Work instructions -> In this material, which lines include the string "experts"? Show them.

━━━ Stored data

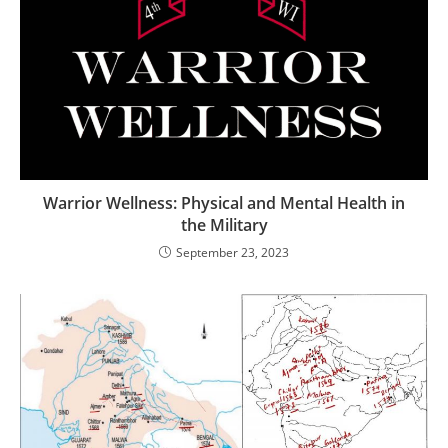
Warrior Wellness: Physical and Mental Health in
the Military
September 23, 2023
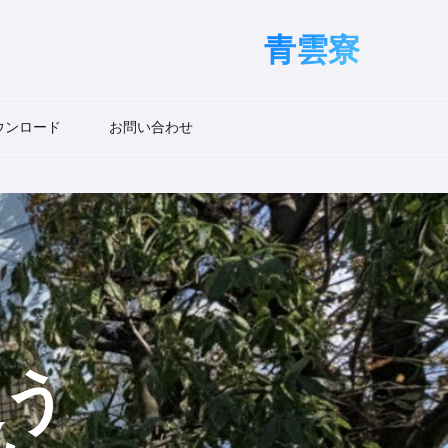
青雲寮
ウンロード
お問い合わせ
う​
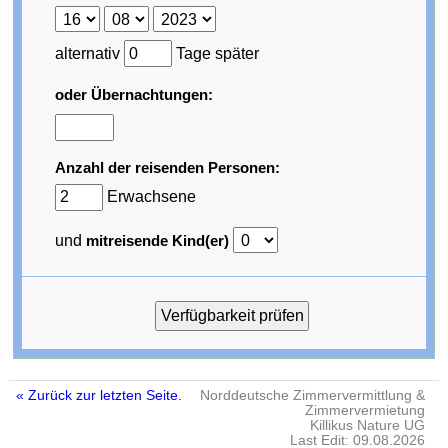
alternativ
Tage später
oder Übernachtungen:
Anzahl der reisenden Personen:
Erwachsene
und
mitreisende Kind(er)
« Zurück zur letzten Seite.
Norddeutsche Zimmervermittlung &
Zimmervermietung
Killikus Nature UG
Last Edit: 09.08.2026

━━━━━━
━━━ Stored data

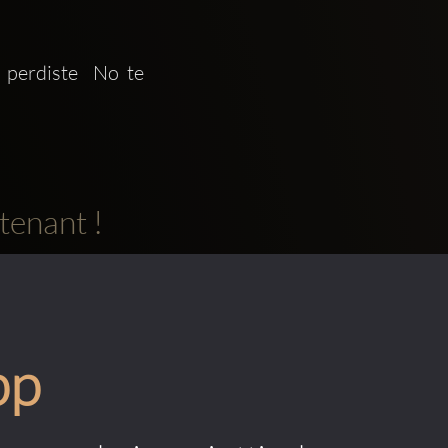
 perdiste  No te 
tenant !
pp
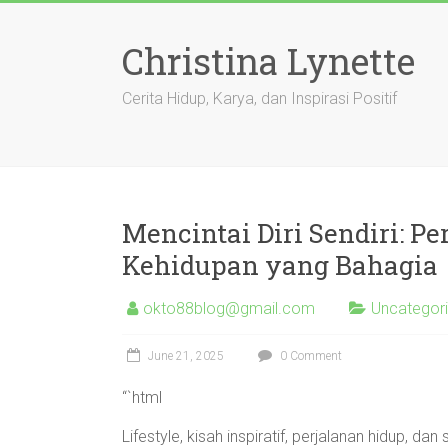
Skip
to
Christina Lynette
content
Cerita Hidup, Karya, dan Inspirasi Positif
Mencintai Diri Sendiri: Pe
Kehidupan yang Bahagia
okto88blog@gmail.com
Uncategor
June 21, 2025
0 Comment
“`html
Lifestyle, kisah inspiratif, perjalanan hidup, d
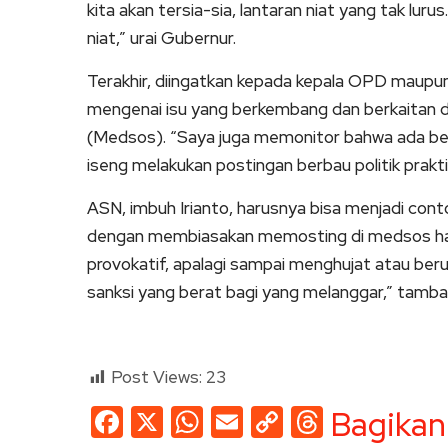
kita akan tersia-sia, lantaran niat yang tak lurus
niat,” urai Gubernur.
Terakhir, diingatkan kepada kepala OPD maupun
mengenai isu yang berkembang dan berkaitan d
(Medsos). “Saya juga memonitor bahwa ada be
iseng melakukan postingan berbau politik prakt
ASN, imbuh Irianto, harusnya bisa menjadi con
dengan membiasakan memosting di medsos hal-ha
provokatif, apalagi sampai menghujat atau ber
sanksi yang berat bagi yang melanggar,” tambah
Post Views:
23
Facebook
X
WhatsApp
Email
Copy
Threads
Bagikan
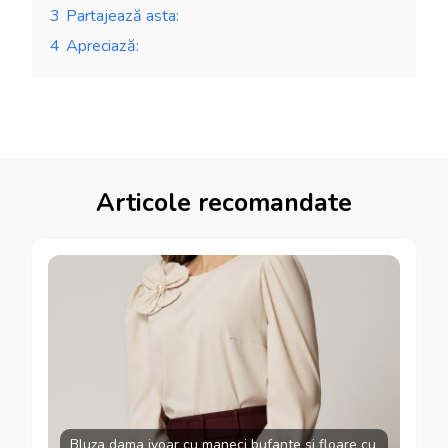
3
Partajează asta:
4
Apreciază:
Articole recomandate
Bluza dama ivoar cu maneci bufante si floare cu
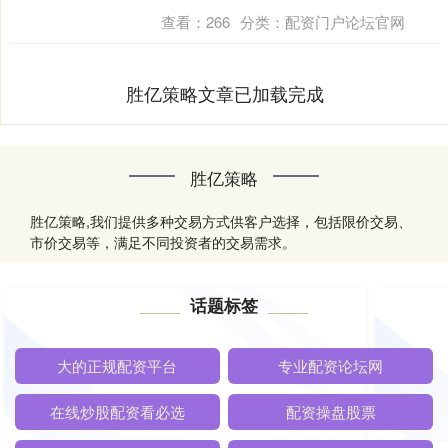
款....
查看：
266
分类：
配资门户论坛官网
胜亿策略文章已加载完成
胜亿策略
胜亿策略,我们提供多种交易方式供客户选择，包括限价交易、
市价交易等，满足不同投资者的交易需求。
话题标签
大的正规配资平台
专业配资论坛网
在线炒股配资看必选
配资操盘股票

━━━━━━
━━━ Stored data

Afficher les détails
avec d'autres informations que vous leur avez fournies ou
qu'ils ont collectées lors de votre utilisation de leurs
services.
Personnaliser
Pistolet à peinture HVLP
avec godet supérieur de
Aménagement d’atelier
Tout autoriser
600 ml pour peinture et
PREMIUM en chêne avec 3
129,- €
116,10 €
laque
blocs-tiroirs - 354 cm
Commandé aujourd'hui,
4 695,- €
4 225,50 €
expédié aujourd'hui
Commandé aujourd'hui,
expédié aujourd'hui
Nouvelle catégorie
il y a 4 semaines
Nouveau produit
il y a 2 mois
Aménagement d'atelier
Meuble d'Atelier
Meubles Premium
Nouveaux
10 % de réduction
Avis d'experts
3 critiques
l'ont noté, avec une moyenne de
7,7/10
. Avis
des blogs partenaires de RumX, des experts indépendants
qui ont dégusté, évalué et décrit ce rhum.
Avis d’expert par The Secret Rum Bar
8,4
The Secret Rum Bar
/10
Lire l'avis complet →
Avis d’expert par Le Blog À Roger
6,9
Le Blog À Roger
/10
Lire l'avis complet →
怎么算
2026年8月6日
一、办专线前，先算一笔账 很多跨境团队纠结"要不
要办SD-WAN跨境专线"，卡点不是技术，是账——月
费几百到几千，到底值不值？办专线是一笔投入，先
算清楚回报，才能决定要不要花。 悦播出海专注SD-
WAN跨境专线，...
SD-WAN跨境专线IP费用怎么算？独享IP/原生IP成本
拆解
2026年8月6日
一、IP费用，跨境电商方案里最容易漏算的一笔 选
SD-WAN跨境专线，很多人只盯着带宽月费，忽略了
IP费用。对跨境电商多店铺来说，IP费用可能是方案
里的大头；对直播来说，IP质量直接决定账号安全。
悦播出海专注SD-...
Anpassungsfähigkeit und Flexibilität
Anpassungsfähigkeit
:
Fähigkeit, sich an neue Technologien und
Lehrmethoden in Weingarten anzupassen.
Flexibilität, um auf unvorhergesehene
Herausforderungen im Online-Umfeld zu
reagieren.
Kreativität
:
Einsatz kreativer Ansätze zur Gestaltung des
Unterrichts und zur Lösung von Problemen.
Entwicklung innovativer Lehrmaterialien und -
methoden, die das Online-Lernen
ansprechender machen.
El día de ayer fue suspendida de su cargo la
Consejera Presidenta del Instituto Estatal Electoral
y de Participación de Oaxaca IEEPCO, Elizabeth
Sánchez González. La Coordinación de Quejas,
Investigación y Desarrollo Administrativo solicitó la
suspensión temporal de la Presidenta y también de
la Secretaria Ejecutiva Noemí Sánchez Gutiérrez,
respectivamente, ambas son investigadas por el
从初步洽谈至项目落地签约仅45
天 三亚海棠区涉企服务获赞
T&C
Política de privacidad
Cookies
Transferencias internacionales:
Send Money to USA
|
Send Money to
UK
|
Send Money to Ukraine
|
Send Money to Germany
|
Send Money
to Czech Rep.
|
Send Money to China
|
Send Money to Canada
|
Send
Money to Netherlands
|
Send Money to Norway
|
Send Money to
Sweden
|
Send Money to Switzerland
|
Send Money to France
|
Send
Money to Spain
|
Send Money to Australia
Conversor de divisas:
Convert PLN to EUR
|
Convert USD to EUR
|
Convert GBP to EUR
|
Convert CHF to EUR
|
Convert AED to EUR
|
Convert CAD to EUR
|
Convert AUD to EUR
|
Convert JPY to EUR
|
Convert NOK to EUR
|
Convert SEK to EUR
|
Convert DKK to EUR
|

━━━━━━

Task output ->
Avis d'experts
des blogs partenaires de RumX, des experts indépendants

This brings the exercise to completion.